Modeling the micromechanical interactions between clathrate hydrate particles and water droplets with reducing liquid volume

•Hydrate film/shell grows along the water-hydrocarbon interface.•Equations were developed for describing hydrate growth on liquid bridge surface.•Model was proposed for simulating the interactions by considering hydrate formation.•Effects of hydrate formation rate, water volume on adhesion force were discussed.

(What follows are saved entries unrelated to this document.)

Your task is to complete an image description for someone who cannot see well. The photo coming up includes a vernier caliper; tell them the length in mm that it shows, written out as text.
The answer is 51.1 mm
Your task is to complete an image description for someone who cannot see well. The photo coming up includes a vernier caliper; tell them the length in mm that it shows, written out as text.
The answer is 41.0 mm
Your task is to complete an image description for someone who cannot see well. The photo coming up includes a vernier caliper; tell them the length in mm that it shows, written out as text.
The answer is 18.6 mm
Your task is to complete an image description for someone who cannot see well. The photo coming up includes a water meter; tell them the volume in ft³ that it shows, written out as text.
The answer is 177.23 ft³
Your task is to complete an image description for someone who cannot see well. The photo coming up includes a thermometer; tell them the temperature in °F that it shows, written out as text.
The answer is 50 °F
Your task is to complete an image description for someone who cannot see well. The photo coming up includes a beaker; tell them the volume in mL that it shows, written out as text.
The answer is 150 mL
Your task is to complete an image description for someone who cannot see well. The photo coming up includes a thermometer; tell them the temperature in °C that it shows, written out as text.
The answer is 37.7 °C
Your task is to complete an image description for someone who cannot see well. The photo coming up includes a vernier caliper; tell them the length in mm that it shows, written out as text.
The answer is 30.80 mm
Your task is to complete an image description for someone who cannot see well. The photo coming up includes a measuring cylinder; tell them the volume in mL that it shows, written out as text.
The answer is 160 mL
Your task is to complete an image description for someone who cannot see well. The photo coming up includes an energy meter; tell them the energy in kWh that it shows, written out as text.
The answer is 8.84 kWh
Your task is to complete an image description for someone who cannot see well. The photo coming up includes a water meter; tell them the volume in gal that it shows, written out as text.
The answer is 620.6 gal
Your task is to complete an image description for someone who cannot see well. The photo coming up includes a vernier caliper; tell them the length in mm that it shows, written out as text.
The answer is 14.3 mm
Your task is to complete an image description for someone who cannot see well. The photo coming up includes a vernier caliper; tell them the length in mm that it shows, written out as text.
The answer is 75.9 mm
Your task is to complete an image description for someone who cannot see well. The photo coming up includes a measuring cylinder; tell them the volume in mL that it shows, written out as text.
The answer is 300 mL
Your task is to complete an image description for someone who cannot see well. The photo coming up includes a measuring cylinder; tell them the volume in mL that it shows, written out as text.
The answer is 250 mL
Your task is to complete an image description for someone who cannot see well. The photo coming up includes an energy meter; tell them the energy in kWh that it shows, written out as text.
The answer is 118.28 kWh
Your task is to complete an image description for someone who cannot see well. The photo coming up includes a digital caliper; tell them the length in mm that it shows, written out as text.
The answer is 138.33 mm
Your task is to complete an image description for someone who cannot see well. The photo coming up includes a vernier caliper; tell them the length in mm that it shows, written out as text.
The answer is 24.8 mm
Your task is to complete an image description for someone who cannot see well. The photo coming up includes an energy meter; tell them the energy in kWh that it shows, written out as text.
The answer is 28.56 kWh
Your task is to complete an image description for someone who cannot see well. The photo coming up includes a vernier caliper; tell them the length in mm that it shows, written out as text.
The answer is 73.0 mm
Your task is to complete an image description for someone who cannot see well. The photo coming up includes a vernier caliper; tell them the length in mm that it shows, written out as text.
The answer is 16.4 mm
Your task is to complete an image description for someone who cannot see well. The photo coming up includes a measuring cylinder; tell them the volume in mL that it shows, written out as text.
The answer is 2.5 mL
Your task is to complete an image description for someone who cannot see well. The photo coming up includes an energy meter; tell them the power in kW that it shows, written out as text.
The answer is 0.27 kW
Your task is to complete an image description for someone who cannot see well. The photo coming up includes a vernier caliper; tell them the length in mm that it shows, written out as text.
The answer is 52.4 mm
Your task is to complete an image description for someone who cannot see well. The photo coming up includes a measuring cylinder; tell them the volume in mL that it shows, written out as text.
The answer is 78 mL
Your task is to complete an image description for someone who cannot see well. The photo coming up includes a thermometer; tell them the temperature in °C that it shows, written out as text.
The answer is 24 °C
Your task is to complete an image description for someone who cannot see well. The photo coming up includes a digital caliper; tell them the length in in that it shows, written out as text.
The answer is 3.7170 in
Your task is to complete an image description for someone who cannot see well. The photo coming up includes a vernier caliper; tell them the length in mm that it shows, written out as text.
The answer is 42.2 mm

The micromechanical interactions between hydrate particles and water droplets play an important role in determining hydrate agglomeration, which is a crucial cause of hydrate blockages/bedding in deepwater gas-oil flowlines. The amount of hydrate converted from water droplet during the interaction between hydrate particles and water droplets led to the reduction in liquid volume, which would significantly affect the interaction forces. The existing classic pendular liquid bridge model with fixed liquid volume is not adequate for this unique case. In this study, a modified pendular liquid bridge model has been developed by considering the conversion of hydrate from liquid droplet. Parabolic approximation and a rupture criterion are proposed to determine the liquid bridge profile and rupture distance, respectively. On the basis of experimental observations, the capillary force model between two plates is applied to predict the interaction forces. It is found that the evolution of the profile of bridge (including the hydrate coating section and the pure liquid section) can be predicted with a satisfactory accuracy. Subsequently, it ensures the good agreement between the measured and predicted interaction forces. The profile of the liquid bridge becomes unstable just before the rupture of the liquid bridge, resulting in a large deviation between the experimental results and the model predictions. The proposed model can be successfully used for investigating the effects of different factors, such as contact area and hydrate formation rate, on the interaction behavior/forces, which could help to provide new and critical insights into the hydrate agglomeration process. The developed models contribute a significant progress in existing models development on hydrate agglomeration, and thus could provide a more accurate evaluation of hydrate formation risk in gas-oil flowlines.